Jerusalem Cinema Complex Bows to Pressure, Agrees to Stay Closed on Shabbat

Cinema City accepts terms set by mayor and ultra-Orthodox factions that seek to maintain the religious status quo in the city.

The Cinema City complex in Jerusalem.
Emil Salman

Jerusalem’s Cinema City complex will remain closed on Shabbat, the owners told the High Court of Justice on Sunday, thus accepting the terms set by Jerusalem Mayor Nir Barkat and the ultra-Orthodox factions on the City Council that seek to maintain the religious status quo in the city.

Haaretz has learned that the municipality pressured the developers to announce that they would make do with operating the complex six days a week, among other reasons because of the losses they are incurring. They are now expecting financial assistance from the city.

The developers told the High Court that they had “considered their position with regard to opening the Cinema City complex on rest days and decided that at this time, they do not intend to operate the complex on Shabbat and Jewish holidays.”

The developers’ statement to the High Court comes in response to a petition before the court by attorney Yossi Havilio and the Awakening faction on the City Council, to instruct the mayor to permit the developers to open the complex, which is on municipal and state land, on Shabbat.

About 18 months ago the court instructed the parties, including the municipality and the Finance Ministry, to negotiate the opening times of the complex. These negotiations were never held and the developers, in a reversal of their previous position, have now informed the court that they are not necessary because they no longer want to open the complex on the Sabbath and holidays.

“At this time the developers believe that there is no need to continue negotiations with the municipality and the Finance Ministry over the matter of the petition. However, the developers reserve the right to revisit the matter vis a vis the city and the Finance Ministry to move ahead on opening the complex on rest days and the conditions for doing so, and if need be, to petition the authorized court,” the developers' statement to the court said.

Source: City pressured developers

According to a source in the municipality, pressure was brought to bear on the developers to make the statement to the court now, considering the low profits of the complex in light of security concerns in the city, and the owners’ expectation that the municipality will now assist the complex in various ways.

According to Meretz City Councilwoman Laura Wharton, Cinema City has recently received priority in city funding for conferences held on its premises. “There are dozens and hundreds of places in Jerusalem to hold conferences, some that are owned by municipal subsidiary companies. It is unreasonable and improper for these events to be held at Cinema City out of all the places in the city,” she said.

The municipality said: “Many movie theaters operate on Shabbat in Jerusalem in keeping with the status quo. Recently the new Yes Planet opened with 16 theaters, alongside the Cinematheque, Semadar and Beit Shmuel, which are in private hands.”

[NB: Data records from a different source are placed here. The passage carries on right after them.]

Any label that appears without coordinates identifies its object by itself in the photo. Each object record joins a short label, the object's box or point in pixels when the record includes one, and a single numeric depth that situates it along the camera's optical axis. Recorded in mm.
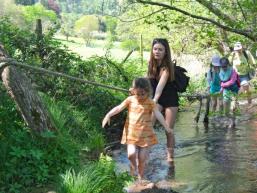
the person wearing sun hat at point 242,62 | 10094
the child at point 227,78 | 9914
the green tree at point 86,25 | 102812
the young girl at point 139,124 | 5531
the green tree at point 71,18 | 121312
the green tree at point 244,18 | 6844
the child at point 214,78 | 11032
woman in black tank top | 6184
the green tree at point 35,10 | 82381
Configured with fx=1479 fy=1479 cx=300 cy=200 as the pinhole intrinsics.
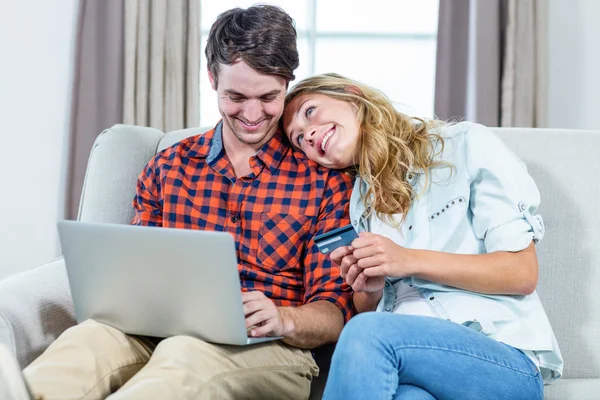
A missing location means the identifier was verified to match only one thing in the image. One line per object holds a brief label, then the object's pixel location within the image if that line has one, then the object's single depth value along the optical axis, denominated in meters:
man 2.92
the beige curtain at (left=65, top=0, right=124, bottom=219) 4.60
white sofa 3.13
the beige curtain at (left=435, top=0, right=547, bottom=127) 4.63
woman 2.79
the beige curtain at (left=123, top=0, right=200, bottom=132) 4.60
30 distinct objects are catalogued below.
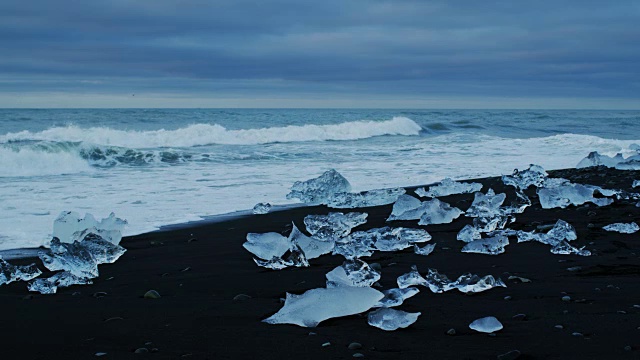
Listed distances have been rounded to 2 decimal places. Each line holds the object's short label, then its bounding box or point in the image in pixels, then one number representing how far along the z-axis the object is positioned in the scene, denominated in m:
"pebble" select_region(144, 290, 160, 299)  3.49
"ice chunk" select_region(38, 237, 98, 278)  4.05
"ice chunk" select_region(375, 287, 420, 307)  3.09
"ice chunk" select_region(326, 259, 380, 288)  3.42
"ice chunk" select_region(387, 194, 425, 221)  5.96
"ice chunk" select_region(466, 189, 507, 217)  5.77
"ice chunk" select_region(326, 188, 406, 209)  7.05
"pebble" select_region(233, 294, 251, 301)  3.36
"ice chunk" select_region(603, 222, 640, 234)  4.76
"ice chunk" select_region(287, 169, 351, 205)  7.78
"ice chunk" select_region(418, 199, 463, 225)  5.62
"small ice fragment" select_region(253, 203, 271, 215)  7.00
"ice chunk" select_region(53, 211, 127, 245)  5.01
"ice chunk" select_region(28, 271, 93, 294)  3.67
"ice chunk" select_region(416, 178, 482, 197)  7.86
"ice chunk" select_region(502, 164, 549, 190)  8.07
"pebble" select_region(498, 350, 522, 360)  2.34
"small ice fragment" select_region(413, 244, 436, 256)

Deputy Mayor Yossi Deitch (United Torah Judaism) called the decision “a victory for sanity and maintenance of the delicate status quo in Jerusalem,” adding: “The management realized that most of the public in Jerusalem maintain tradition and prefers to avoid unnecessary wars between religious and secular people” Deitch said he regretted that Awakening and other factions “are working to spark conflict in the city.”

Deputy Mayor Yisrael Kellerman, also of United Torah Judaism, said: “Those who are trying to spark conflict are a number of representatives of neighborhoods and parties that all they care about is rhetoric that will help them get elected to the City Council in the election less than a year away.”

Havilio, the attorney who petitioned the High Court on the matter, said he “utterly rejects” Cinema City’s statement to the court, which he said amounted to “defrauding the court and the public,” adding “first it was Barkat making a laughing stock of the court and the public and now it is the developers, I hope they aren’t working together.”

Havilio said he would continue the case on the argument that the developers were in contempt of court, and would ask that they and the city be required to open the complex on Shabbat, and called on the public to boycott the complex until it agreed to do so.

MK Mickey Levi (Yesh Atid) called the decision by Cinema City management “cowardly” and said it had nothing to do with the status quo. “The management is making an embarrassing U-turn only because of political pressure. During my term as deputy finance minister we lifted the objection to opening the complex on Saturdays when we realized that the management wanted to do so based on a strong economic basis for opening on Shabbat. Jerusalem belongs to everyone who lives here, including secular people.”